Drupal 8 REST API - DELETE verb for taxonomy term always returns 403

Some proxies support only some of HTTP methods.
please try to use X-HTTP-Method-Override to overridePOST method.

In my case, the configuration of the Apache web server was set to disallow DELETE request. Adding this to the Drupal root .htaccess file did the trick:

<IfModule mod_headers.c>
Header always set Access-Control-Allow-Methods "POST, GET, PUT, PATCH, DELETE"
</IfModule>

<Limit GET POST PUT DELETE HEAD OPTIONS PATCH>
Order allow,deny
Allow from all
</Limit>

When I was getting the 403 error, I noticed that the error was plain HTML, in spite of specifying the Accept: application/hal+json. There was no error in Drupal's log either, so I checked the Apache log and found this..

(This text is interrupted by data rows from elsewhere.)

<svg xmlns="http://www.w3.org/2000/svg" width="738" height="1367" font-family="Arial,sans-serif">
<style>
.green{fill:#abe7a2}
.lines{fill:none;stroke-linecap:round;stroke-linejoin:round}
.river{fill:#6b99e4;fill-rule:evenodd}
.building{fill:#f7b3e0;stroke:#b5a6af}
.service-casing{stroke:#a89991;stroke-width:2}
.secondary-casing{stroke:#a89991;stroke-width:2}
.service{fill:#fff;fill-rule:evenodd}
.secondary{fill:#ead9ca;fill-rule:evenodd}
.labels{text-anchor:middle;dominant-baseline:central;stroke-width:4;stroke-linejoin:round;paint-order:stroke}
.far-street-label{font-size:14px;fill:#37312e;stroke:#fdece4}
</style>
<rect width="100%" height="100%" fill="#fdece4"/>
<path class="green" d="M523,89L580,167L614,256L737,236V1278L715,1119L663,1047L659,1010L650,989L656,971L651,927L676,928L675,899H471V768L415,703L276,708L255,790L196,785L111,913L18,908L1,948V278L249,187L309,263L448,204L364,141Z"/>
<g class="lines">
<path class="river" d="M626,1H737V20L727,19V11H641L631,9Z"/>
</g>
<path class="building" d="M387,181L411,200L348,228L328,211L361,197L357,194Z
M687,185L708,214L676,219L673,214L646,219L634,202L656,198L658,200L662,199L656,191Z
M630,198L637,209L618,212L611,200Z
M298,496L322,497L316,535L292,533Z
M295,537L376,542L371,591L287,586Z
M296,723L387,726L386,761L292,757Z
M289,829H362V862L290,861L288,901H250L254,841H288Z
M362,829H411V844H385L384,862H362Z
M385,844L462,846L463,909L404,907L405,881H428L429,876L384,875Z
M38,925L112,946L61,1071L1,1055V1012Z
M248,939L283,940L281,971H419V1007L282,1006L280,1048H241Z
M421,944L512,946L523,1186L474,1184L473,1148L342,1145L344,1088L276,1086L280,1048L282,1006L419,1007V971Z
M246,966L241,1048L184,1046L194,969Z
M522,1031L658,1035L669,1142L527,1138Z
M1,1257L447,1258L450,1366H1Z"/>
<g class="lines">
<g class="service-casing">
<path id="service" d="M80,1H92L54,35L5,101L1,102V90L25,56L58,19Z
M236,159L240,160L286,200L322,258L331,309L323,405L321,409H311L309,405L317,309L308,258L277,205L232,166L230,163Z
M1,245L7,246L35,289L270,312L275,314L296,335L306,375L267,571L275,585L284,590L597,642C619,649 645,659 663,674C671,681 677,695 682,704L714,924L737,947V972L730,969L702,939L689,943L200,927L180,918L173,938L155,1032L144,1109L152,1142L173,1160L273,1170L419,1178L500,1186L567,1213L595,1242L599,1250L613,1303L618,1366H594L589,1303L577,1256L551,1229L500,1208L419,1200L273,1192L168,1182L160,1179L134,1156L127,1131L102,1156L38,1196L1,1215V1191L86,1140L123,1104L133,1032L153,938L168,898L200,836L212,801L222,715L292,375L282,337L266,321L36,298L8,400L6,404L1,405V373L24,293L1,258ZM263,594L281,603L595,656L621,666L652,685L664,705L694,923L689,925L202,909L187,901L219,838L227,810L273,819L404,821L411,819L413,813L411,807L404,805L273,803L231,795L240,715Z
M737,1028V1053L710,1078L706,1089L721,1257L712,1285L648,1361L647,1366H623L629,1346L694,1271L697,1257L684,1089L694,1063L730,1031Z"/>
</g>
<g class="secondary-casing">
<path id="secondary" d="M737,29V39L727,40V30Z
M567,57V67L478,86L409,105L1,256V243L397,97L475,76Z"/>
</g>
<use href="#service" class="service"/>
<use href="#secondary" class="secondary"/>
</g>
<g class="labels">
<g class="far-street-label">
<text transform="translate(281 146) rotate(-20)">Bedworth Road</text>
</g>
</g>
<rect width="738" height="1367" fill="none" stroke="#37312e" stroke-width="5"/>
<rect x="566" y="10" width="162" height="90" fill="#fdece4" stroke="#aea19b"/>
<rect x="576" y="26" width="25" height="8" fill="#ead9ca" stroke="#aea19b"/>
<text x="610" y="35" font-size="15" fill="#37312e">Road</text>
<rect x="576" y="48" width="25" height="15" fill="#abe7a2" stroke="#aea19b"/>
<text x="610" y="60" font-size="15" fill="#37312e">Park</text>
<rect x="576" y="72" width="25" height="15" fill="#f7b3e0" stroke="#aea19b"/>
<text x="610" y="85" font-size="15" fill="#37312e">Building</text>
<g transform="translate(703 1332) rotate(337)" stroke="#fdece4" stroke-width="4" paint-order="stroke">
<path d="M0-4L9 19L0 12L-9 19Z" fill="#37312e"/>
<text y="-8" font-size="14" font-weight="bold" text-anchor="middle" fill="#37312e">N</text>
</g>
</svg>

AH01797: client denied by server configuration:

Gotcha!

I faced the same issue, when I checked the request by printing, The object has the controller ViewPageController::handle, where as in deleting nodes, the request goes through RequestHandler::handle which is from the REST module.

Keeping ViewPageController in mind, I checked the views page for taxonomy views and found the a page with the same url pattern /taxonomy/term/%. Just tried disabling this view and hit the API, and checked the request, which now calls the RequestHandler controller.

So finally the issue is with same url pattern provided in Views page and the REST API, As the url pattern is already registered in views, the api call doesn't work.

You can check this by printing request in AuthenticationSubscriber class.

Hope this this gives you the required information.